The CTDA seems to ignore the economic benefits of two-sided digital advertising platforms and the procompetitive nature of these markets. In Ohio v. American Express, the Court asserted that “only one market should be defined” in two-sided platforms because these platforms are constrained in the price that they can charge. The value of a two-sided platform depends on how many buyers and sellers participate in the platform. Thus, these platforms are “sensitive to the price they charge each side”; otherwise, they risk a “feedback loop of declining demand” where buyers and sellers leave the platforms resulting in the platform’s loss of value.

The two-sided digital advertising market is not an exception to the two-sided platform economics explained in Ohio v. American Express. The advertising market is extensive enough that if Google or any other ad-tech company abused their market power to obtain monopoly rent, advertisers and publishers would move to another platform, such as Amazon, Meta, or even turn to other means of advertising. Despite claims made in a summary of the bill disseminated by its lead sponsor, Sen. Mike Lee (R-Utah), advertisers and publishers are not locked into a specific platform with no other options, such that they have to pay monopoly rent—no single ad-tech platform accounts for the majority of digital advertising revenue. (See the inset figure from eMarketer.) In 2021, Google, the largest digital advertising platform, only accounted for 27.7 percent of digital advertising revenue, and Facebook came in a close second at 24.2 percent. Furthermore, these companies also face competition from Amazon, which now accounts for 13.3 percent of digital advertising revenue and whose share is only projected to grow. The presence of alternatives for both publishers and advertisers means that the digital advertising market is competitive, and the ability of any one digital advertising platform to exercise market power is limited.

As a result, the CTDA would undoubtedly hinder the overall economy’s growth by imposing higher transaction costs for all stakeholders involved—namely, advertisers, publishers, and consumers. Moreover, the higher transaction costs brought about by the bill also harm innovation as its provisions target the innovative technologies introduced by ad-tech platforms. Consider how Google, one of the large ad-tech platforms that the CTDA targets, has only benefited the economy and consumers by revolutionizing the digital ad market with its technologies. In 2007, Google acquired DoubleClick and subsequently changed the ad-tech market by becoming a company that offers both text-based and display ads. In turn, Google increased efficiency in the ad-tech market by reducing the time it takes to place both text-based and display ads. The amount spent on digital advertising has grown from $21.2 billion in 2007 when Google expanded into display ads to $183.1 billion in 2021.

Keeping transaction costs high for the ad-tech market would be a boon for less disruptive ad markets such as TV advertising or print advertising. That’s why traditional players have instigated a regulatory backlash against ad-tech platforms. It is already at play in Australia and in Europe, where legislation has been introduced to protect incumbents against the disruptive innovations of ad-tech platforms that benefit consumers.

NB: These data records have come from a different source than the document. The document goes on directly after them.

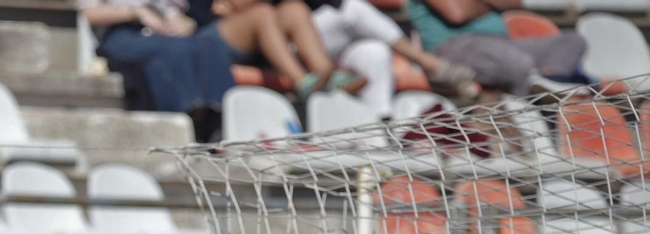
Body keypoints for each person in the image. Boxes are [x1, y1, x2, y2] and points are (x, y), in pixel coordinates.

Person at [79, 0, 235, 138]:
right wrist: (136, 13)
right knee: (175, 50)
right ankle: (189, 117)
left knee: (210, 45)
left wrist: (184, 22)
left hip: (162, 32)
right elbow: (84, 13)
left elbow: (173, 9)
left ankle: (223, 117)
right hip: (119, 33)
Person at [303, 0, 476, 116]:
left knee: (376, 52)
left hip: (340, 42)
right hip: (300, 42)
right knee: (352, 8)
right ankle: (425, 61)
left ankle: (381, 121)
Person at [405, 0, 585, 97]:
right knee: (518, 62)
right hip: (454, 46)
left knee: (572, 41)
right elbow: (458, 13)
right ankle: (532, 99)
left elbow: (517, 3)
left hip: (502, 43)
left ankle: (547, 82)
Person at [200, 0, 367, 101]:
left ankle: (326, 75)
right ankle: (303, 83)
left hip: (255, 31)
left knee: (294, 8)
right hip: (206, 39)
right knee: (261, 13)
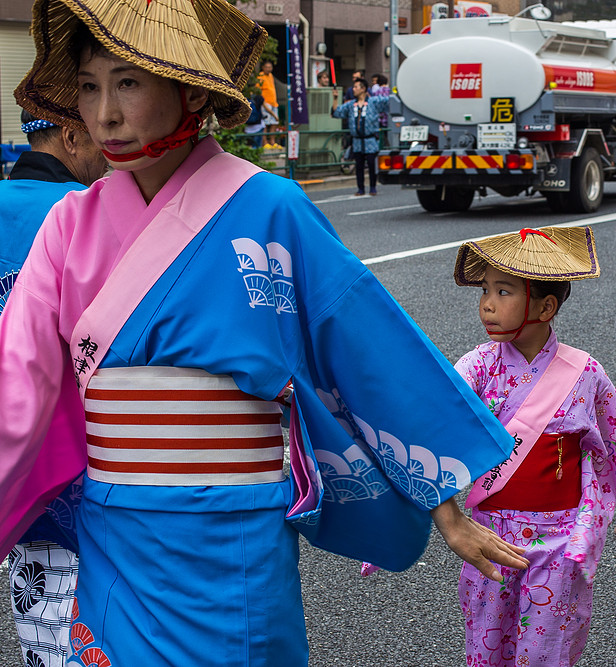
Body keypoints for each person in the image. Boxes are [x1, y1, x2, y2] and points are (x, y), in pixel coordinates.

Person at [5, 1, 528, 664]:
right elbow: (13, 394)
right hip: (117, 536)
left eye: (127, 83)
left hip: (234, 539)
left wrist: (443, 501)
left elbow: (368, 346)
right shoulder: (66, 229)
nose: (103, 113)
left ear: (190, 89)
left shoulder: (272, 209)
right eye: (88, 86)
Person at [452, 227, 616, 666]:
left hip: (560, 535)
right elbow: (438, 423)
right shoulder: (476, 367)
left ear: (545, 307)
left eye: (502, 291)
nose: (486, 303)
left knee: (549, 645)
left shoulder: (585, 371)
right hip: (492, 531)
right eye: (485, 290)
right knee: (488, 637)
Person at [2, 110, 106, 667]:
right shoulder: (88, 216)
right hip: (93, 479)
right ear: (71, 135)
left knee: (42, 640)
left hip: (15, 484)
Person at [334, 76, 388, 196]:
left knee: (372, 165)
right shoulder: (351, 105)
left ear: (363, 89)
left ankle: (373, 187)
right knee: (358, 166)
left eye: (356, 87)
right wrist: (335, 99)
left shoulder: (373, 101)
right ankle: (360, 188)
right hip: (357, 141)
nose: (353, 89)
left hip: (370, 140)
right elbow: (337, 112)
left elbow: (388, 102)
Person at [256, 59, 280, 148]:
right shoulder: (260, 77)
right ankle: (265, 142)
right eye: (266, 67)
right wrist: (263, 103)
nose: (268, 69)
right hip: (265, 103)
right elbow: (258, 91)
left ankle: (272, 142)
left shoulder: (271, 76)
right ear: (263, 68)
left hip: (274, 102)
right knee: (265, 123)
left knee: (274, 123)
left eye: (270, 67)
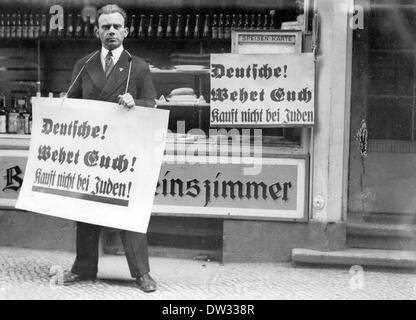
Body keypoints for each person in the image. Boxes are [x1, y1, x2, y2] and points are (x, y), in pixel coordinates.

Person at [60, 4, 157, 292]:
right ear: (97, 31)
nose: (111, 31)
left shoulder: (137, 66)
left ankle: (142, 273)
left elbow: (152, 104)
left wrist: (134, 103)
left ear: (126, 31)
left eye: (116, 26)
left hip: (125, 153)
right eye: (106, 26)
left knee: (129, 212)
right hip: (91, 152)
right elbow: (71, 105)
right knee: (87, 210)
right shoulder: (84, 64)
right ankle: (84, 268)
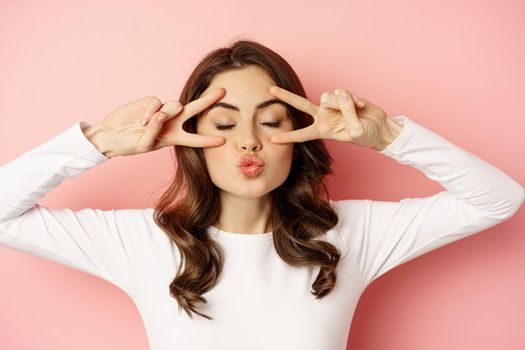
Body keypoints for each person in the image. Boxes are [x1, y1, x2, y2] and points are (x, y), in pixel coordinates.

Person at [0, 39, 523, 350]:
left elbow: (497, 198)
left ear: (300, 137)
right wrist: (97, 144)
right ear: (193, 143)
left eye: (271, 122)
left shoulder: (350, 234)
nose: (249, 140)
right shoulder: (142, 241)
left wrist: (388, 137)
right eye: (225, 124)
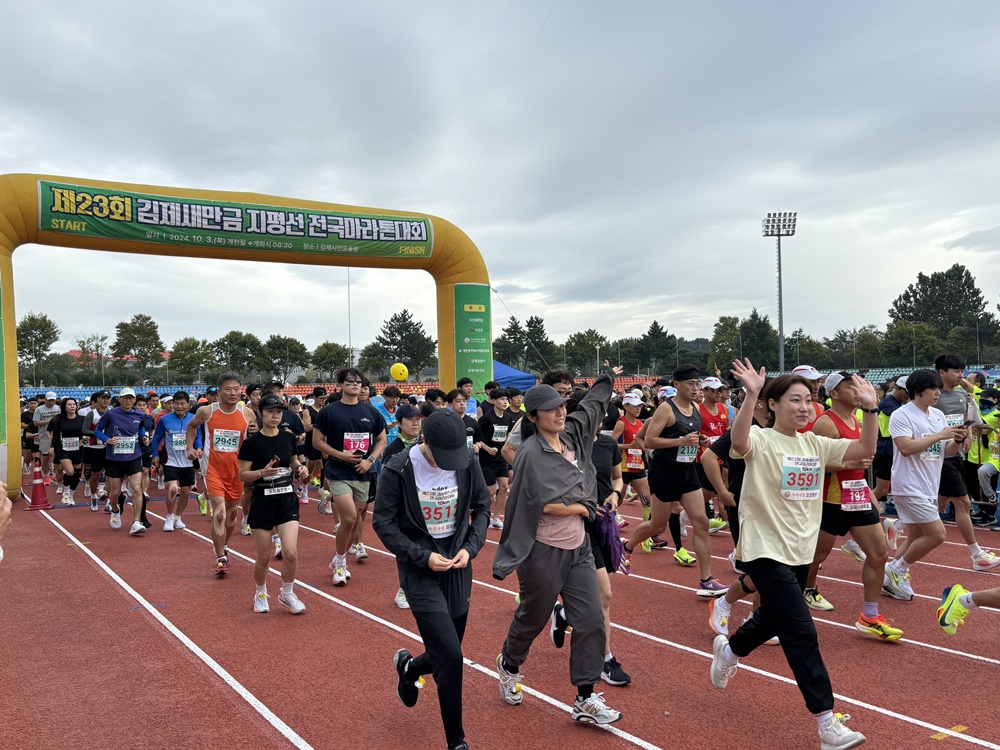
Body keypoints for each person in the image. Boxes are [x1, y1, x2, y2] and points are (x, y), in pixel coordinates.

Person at [711, 360, 877, 750]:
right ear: (773, 404)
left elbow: (866, 448)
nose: (804, 407)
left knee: (773, 617)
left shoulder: (815, 443)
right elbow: (737, 444)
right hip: (763, 548)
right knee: (801, 631)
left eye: (809, 399)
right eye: (795, 400)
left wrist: (871, 409)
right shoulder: (761, 438)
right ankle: (826, 723)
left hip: (800, 549)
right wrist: (751, 393)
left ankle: (729, 651)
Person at [493, 363, 625, 727]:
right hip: (542, 550)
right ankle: (510, 662)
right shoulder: (530, 455)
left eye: (562, 405)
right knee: (532, 618)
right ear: (533, 417)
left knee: (593, 619)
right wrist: (579, 506)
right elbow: (532, 504)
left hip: (579, 546)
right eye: (551, 409)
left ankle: (584, 697)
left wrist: (606, 378)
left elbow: (594, 404)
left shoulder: (573, 434)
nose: (560, 412)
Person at [373, 409, 490, 750]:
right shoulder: (398, 468)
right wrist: (422, 556)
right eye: (444, 457)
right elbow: (383, 523)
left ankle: (409, 668)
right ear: (425, 441)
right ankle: (457, 742)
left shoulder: (467, 460)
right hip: (419, 570)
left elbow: (482, 508)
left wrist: (471, 547)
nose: (451, 464)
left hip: (458, 566)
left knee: (446, 649)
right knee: (452, 657)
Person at [801, 372, 901, 642]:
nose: (858, 392)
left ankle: (869, 615)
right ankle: (806, 590)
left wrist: (868, 491)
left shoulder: (857, 420)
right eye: (851, 388)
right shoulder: (826, 424)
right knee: (816, 556)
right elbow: (815, 463)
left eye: (860, 387)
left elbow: (861, 463)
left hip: (857, 498)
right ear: (834, 393)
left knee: (879, 554)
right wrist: (849, 465)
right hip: (830, 500)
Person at [883, 370, 996, 601]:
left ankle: (890, 577)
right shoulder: (902, 415)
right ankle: (897, 569)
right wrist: (940, 435)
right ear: (917, 391)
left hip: (929, 485)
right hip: (909, 485)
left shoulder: (937, 415)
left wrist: (955, 439)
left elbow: (946, 452)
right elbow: (905, 448)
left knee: (915, 536)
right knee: (937, 534)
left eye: (938, 389)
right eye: (933, 389)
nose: (937, 393)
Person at [620, 364, 727, 596]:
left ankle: (706, 579)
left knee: (701, 521)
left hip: (687, 472)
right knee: (657, 525)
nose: (696, 388)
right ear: (677, 385)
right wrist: (680, 441)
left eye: (698, 384)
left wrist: (700, 441)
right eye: (691, 384)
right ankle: (625, 547)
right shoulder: (666, 410)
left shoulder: (696, 408)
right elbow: (648, 441)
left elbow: (691, 437)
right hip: (665, 472)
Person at [312, 367, 387, 586]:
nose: (355, 384)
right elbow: (317, 441)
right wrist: (340, 455)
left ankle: (337, 557)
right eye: (349, 381)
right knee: (349, 518)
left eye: (358, 381)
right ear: (341, 385)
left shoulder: (371, 412)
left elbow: (381, 440)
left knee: (357, 519)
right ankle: (341, 562)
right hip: (337, 471)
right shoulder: (329, 411)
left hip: (362, 472)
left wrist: (369, 460)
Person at [238, 393, 309, 614]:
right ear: (261, 414)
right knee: (263, 556)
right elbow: (242, 475)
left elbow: (293, 460)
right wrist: (262, 472)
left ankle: (287, 593)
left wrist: (300, 469)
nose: (275, 416)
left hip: (287, 500)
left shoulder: (288, 438)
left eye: (278, 412)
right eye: (270, 412)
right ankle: (260, 592)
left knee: (290, 552)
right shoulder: (252, 443)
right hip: (262, 502)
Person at [187, 373, 257, 575]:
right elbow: (191, 427)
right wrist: (190, 448)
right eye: (228, 389)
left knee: (232, 515)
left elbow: (255, 438)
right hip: (213, 470)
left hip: (237, 471)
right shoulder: (206, 411)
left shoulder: (248, 414)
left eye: (236, 389)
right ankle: (220, 556)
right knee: (219, 513)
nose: (233, 393)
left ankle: (223, 544)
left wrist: (255, 432)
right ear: (219, 392)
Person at [94, 388, 151, 535]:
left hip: (133, 456)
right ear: (119, 399)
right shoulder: (110, 414)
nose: (128, 401)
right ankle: (115, 509)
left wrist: (144, 437)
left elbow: (141, 428)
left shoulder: (139, 414)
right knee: (115, 492)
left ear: (134, 400)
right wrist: (107, 440)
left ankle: (136, 522)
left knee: (137, 488)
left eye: (130, 398)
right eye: (124, 398)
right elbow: (98, 430)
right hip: (114, 458)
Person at [151, 391, 199, 532]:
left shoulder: (194, 419)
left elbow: (198, 437)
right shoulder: (165, 420)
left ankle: (178, 516)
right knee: (172, 489)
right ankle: (170, 516)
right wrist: (155, 455)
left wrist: (199, 448)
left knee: (185, 492)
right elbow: (157, 438)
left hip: (188, 461)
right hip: (170, 460)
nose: (179, 406)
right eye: (176, 403)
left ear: (188, 405)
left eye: (182, 404)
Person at [478, 388, 517, 530]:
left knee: (504, 487)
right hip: (487, 459)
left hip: (501, 459)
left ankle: (496, 518)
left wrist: (506, 447)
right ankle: (484, 516)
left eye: (506, 399)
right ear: (494, 401)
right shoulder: (486, 418)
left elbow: (508, 435)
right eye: (501, 399)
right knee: (490, 491)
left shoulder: (507, 418)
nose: (505, 402)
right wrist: (488, 448)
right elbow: (478, 438)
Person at [873, 376, 909, 515]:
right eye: (907, 392)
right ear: (898, 389)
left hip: (897, 446)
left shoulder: (900, 403)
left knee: (900, 483)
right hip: (887, 447)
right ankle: (856, 505)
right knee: (882, 488)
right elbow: (903, 418)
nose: (909, 396)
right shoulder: (888, 403)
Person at [47, 398, 86, 505]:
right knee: (70, 471)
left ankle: (71, 494)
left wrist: (83, 441)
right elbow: (55, 435)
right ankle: (66, 492)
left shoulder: (82, 419)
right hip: (64, 449)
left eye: (74, 404)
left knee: (77, 474)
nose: (72, 406)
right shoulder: (59, 421)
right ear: (64, 407)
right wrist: (52, 447)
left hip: (78, 449)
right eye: (69, 405)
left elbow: (87, 433)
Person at [33, 391, 61, 482]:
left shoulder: (59, 408)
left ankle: (56, 474)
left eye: (53, 400)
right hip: (44, 435)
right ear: (45, 400)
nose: (51, 402)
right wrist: (50, 421)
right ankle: (46, 475)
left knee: (57, 456)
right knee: (45, 456)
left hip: (57, 434)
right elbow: (36, 422)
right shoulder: (39, 409)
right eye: (49, 400)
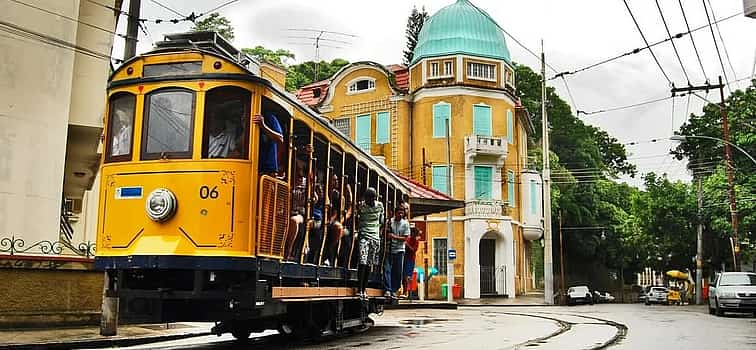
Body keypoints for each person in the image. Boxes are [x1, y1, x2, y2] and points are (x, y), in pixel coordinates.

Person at [356, 187, 384, 299]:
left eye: (371, 198)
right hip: (364, 236)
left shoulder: (380, 206)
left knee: (368, 264)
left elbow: (382, 220)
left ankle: (364, 289)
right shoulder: (361, 206)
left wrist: (378, 232)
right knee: (362, 261)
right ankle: (359, 289)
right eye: (367, 198)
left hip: (375, 238)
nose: (369, 200)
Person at [384, 206, 409, 298]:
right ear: (395, 213)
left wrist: (394, 237)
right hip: (389, 249)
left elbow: (406, 238)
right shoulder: (390, 222)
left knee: (397, 271)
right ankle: (388, 289)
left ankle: (394, 289)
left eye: (402, 213)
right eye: (399, 213)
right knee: (387, 269)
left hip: (399, 250)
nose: (400, 214)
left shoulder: (405, 224)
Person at [402, 227, 419, 298]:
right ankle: (405, 291)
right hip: (404, 258)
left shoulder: (416, 241)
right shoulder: (408, 239)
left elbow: (413, 250)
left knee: (408, 276)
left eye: (413, 233)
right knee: (403, 276)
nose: (412, 235)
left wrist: (407, 245)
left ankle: (407, 292)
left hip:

Should CTDA solve the alleged conflicts of interest of ad-tech platforms by breaking up two inseparable sides of the ad-tech market? If the answer is yes, then consumers browsing the Internet may have less relevant ads that cost more for companies to place, so advertisers may find alternative means of advertising more attractive. If the answer is no, as it should be, then the inseparability of the two sides of the ad-tech market will best serve consumers. The bill should focus on more favorable provisions, such as transparency and privacy, that enhance the ad-tech market instead of undermining its foundations. That is the only way forward if innovation and consumer welfare matter.